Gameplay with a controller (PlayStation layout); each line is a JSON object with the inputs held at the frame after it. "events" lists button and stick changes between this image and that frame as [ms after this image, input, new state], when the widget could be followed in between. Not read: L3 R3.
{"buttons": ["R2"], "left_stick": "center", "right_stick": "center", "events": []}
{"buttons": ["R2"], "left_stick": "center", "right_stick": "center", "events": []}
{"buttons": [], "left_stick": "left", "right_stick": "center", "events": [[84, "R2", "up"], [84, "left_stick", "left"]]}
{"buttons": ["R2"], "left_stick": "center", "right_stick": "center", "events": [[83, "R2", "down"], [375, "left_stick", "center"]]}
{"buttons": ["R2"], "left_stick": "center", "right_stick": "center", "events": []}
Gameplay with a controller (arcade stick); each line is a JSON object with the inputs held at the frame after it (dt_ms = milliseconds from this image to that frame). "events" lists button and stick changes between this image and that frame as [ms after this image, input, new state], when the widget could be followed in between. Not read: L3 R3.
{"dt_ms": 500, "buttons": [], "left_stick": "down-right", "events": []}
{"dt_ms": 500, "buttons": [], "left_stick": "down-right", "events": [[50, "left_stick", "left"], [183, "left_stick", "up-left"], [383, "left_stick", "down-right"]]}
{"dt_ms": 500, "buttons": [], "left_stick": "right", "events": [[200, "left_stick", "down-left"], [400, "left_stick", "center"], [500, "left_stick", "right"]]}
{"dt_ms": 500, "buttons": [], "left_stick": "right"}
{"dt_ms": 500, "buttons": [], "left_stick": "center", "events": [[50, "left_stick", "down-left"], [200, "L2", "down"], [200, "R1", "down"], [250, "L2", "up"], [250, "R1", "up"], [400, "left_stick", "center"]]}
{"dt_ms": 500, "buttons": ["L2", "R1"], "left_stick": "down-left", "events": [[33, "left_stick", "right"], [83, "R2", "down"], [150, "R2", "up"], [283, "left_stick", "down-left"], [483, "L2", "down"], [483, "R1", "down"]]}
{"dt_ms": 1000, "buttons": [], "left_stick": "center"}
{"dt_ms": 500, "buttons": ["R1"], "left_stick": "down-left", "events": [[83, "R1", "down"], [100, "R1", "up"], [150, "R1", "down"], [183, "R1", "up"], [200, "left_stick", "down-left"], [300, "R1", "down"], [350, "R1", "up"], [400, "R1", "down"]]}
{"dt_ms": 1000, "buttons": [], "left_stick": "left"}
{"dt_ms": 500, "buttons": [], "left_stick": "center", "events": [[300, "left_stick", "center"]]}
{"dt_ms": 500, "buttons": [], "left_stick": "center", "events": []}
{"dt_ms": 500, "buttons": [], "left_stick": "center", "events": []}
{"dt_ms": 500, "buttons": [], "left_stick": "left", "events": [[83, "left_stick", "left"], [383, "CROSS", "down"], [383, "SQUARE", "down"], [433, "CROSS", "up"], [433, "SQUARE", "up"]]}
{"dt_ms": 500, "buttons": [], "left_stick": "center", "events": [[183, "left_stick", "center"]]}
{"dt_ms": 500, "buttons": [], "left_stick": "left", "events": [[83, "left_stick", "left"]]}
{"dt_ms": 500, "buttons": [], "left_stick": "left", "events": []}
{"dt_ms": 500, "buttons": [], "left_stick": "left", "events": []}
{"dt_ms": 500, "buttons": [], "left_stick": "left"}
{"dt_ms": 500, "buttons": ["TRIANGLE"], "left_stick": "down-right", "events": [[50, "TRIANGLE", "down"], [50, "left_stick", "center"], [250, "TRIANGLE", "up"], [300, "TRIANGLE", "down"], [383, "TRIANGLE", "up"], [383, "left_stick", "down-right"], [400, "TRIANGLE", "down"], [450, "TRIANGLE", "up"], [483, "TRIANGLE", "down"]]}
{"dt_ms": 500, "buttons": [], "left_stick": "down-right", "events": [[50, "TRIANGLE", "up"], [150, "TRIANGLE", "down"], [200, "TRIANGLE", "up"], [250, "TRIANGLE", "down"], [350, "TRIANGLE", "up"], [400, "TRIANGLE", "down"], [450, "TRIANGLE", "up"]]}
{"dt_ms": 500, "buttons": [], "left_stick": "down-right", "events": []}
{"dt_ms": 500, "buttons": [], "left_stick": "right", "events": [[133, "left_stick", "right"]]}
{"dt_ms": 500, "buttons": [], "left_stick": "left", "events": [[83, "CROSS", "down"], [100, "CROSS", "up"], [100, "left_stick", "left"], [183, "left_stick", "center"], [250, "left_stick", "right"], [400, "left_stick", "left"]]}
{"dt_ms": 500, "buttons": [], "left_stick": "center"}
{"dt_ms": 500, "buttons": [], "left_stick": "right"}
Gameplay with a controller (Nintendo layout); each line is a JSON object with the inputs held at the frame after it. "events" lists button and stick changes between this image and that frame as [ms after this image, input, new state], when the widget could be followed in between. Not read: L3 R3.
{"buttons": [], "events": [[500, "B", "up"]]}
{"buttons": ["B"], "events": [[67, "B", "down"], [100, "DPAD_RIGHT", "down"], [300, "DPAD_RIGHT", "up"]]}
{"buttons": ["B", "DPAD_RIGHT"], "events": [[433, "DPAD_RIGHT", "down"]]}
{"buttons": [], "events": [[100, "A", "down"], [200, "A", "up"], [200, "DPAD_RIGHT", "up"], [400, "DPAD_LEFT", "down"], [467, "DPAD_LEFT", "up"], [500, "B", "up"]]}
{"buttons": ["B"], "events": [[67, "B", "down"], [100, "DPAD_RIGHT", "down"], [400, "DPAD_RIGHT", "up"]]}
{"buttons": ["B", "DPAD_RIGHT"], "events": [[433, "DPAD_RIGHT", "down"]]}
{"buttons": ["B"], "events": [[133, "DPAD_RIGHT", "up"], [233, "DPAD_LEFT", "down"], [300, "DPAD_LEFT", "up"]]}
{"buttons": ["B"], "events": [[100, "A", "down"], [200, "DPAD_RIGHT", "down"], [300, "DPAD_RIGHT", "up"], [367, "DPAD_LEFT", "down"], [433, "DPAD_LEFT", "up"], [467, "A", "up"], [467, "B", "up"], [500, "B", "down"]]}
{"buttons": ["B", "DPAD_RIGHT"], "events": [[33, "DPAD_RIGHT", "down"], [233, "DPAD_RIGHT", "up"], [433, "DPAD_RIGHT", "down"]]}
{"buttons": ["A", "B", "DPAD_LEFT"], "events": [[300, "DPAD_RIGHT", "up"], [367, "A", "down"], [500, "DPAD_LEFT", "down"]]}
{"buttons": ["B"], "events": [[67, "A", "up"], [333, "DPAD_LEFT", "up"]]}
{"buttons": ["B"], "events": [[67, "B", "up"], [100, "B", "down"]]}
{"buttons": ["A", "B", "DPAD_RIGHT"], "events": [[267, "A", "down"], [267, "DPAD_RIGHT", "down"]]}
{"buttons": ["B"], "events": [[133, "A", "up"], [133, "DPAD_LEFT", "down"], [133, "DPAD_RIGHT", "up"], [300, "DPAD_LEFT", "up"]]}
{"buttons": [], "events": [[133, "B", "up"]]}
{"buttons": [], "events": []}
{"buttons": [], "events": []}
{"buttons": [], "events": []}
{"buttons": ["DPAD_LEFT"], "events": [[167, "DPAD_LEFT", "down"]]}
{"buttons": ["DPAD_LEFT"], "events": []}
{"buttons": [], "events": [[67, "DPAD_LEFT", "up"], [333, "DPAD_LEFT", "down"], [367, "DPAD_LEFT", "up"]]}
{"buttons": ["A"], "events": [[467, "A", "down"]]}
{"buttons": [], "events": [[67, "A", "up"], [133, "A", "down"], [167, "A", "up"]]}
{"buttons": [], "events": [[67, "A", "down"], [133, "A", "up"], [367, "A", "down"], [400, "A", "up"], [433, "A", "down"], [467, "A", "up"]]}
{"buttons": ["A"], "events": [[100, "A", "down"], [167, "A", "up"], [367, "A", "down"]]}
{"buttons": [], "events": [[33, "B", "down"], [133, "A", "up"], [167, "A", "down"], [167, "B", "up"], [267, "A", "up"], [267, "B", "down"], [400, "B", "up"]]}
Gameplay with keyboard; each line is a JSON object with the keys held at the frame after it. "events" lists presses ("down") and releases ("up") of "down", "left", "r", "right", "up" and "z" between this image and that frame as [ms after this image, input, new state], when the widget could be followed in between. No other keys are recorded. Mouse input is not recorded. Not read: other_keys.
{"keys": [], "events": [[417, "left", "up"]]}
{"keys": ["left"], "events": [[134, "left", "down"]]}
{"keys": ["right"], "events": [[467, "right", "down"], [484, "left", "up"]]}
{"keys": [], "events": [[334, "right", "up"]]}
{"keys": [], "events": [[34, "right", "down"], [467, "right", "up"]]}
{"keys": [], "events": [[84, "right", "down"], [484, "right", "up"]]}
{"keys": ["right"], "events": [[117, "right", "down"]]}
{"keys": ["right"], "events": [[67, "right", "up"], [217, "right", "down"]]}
────────
### Directions for this task
How many lines in the data contain "CROSS"? Answer with the number alone.

### Solution to this problem
2